Most trading goes on behind closed doors, with funds of funds selling to each other. For the individual, the private banks are the best way into this market. When a client redeems a stake in a sought-after fund, it will generally be recycled to other customers, rather than being sent back to the hedge fund manager.
“We would reallocate the the capacity to other Credit Suisse investors,” Dachicourt says. Other private banks operate the same way.
As with the other tricks, hedge funds generally dislike the secondary trading of their units. Sceptics point to the loss of redemption fees as one reason for this, although fund managers claim that private buying and selling make it harder for them to know who their customers are. Some are so annoyed by the practice that they refuse to allow their funds to trade on Hedgebay.

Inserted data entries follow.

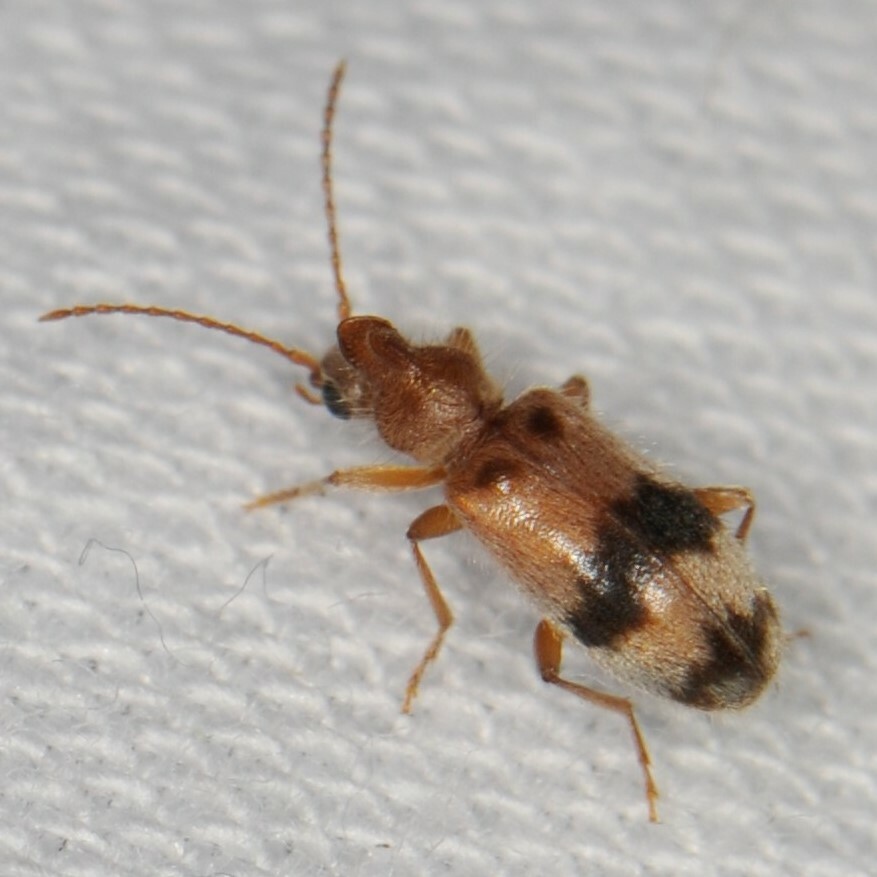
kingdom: Animalia
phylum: Arthropoda
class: Insecta
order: Coleoptera
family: Anthicidae
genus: Notoxus
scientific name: Notoxus
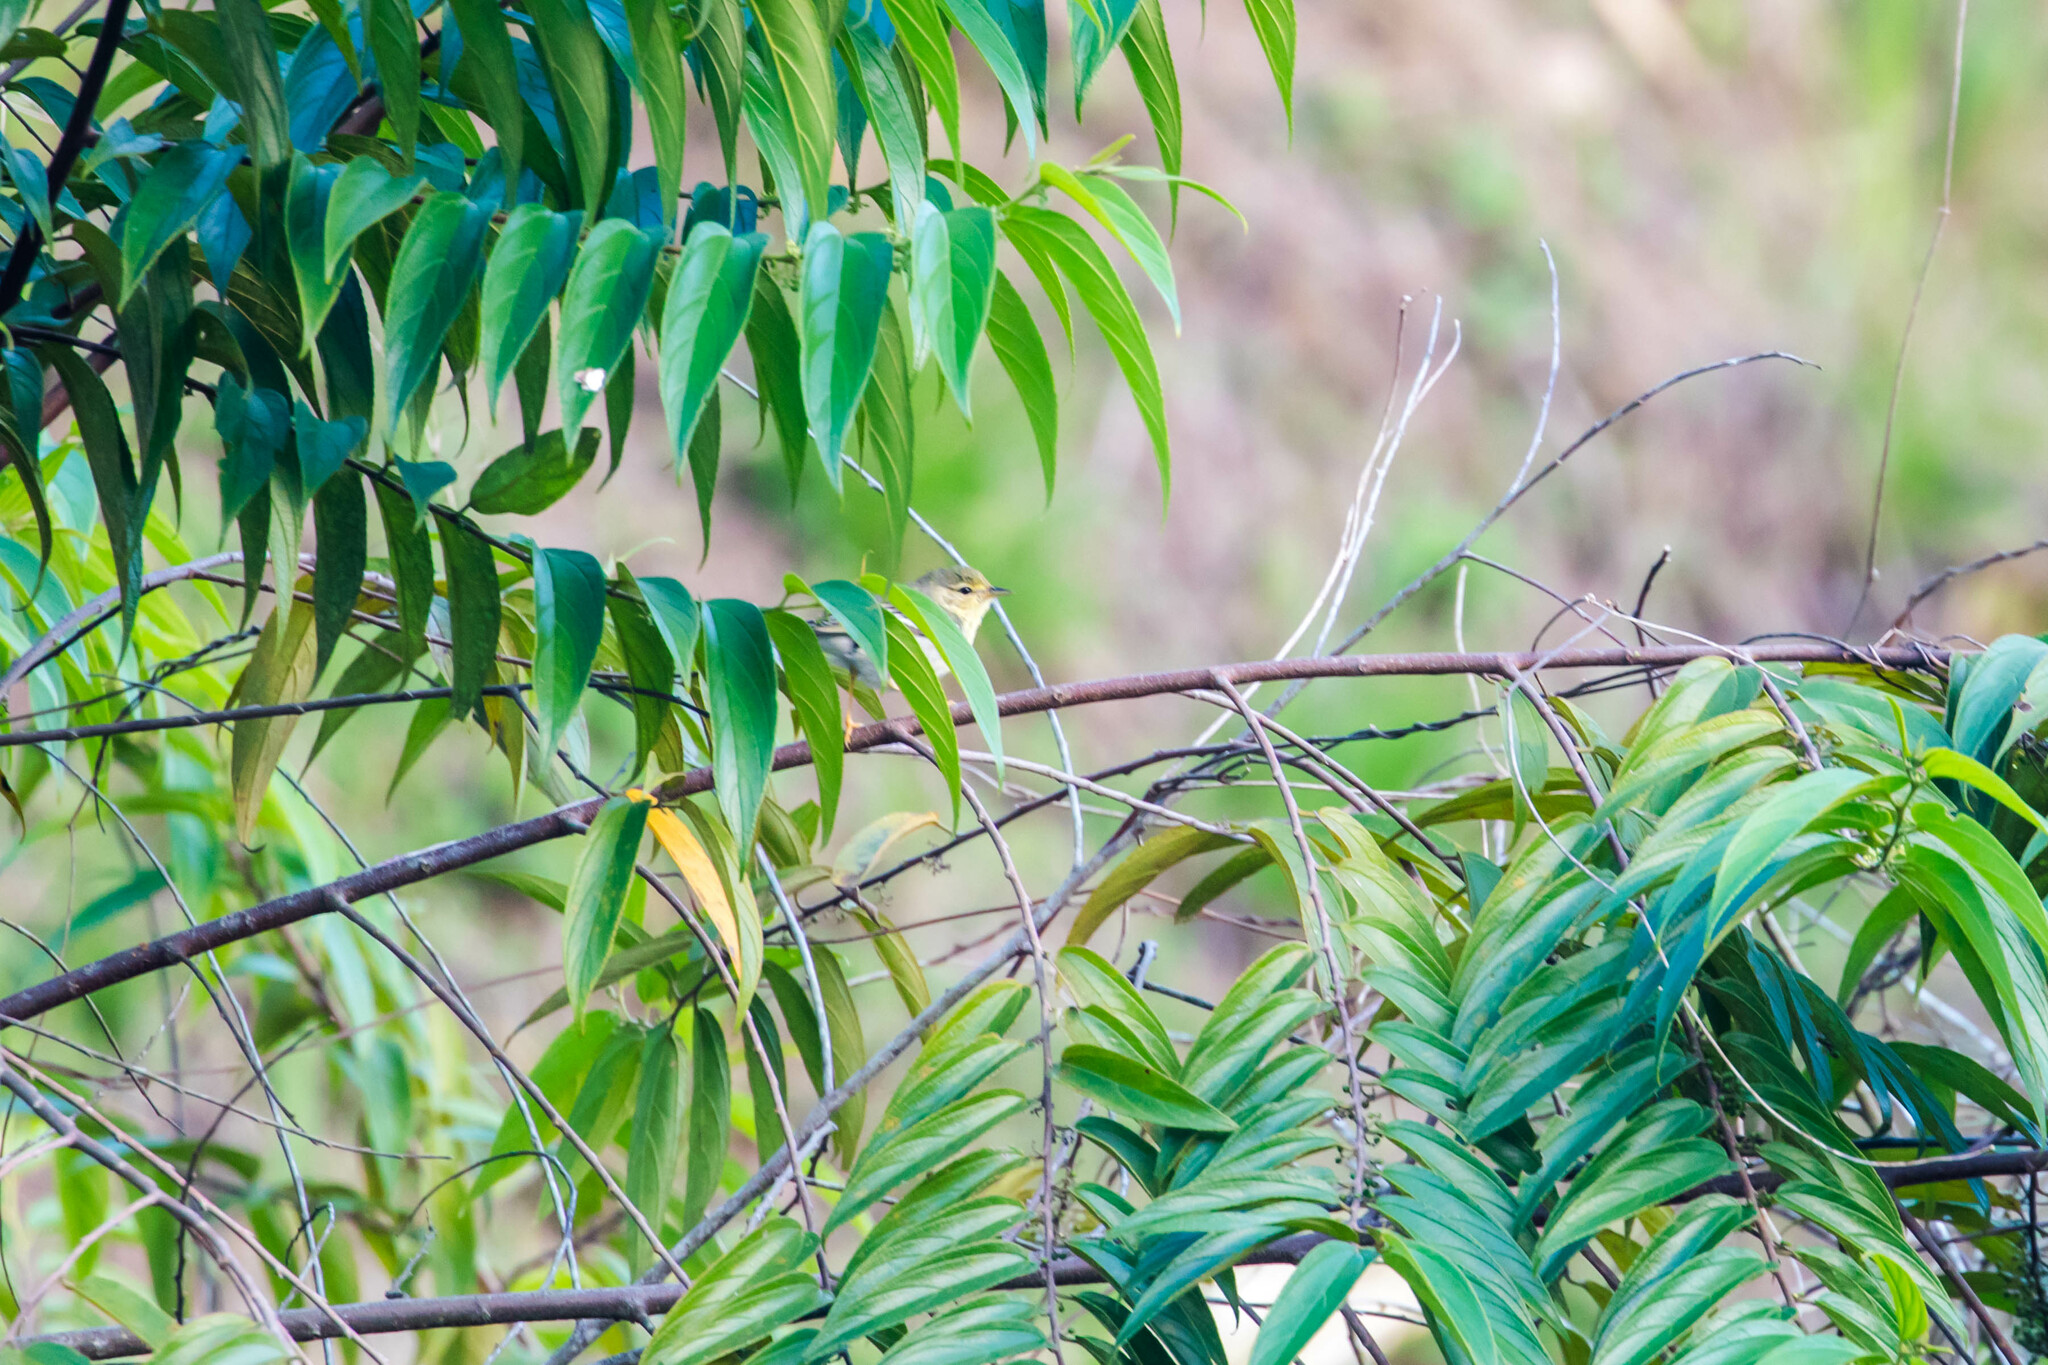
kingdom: Animalia
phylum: Chordata
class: Aves
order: Passeriformes
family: Parulidae
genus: Setophaga
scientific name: Setophaga striata
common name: Blackpoll warbler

Private banks and other advisers to the wealthy can help get access to many funds that are “soft closed” – open only to new money from their existing investors.
“Hedge funds know us well and we are able to secure capacity from soft-closed managers that are closed to ordinary investors,” Dachicourt says.
Some banks have gone further: when Morgan Stanley bought 19 per cent of Lansdowne Partners, the London hedge fund manager, for about $300m last year, it was guaranteed access to new capacity for its clients. Investors who cannot face the hassle of trying to trick their way into the biggest established funds have only three choices.
They can hope the fund they want reopens – and that raising more money does not damage its performance. They can pick from the thousands of smaller funds that are still open, avoiding the big name managers.
Finally they can take an option that is not so much a trick as an emerging route into the sector: buying shares in listed hedge funds. Several of the biggest funds, now closed, have set up listed “feeder” funds, including Marshall Wace and Boussard & Gavaudan, listed in Amsterdam, Brevan Howard in London and RAB Capital on Aim.
But the value of their investments is then subject to the whims of the market, and the shares may – as now – trade at a discount to the value of the assets.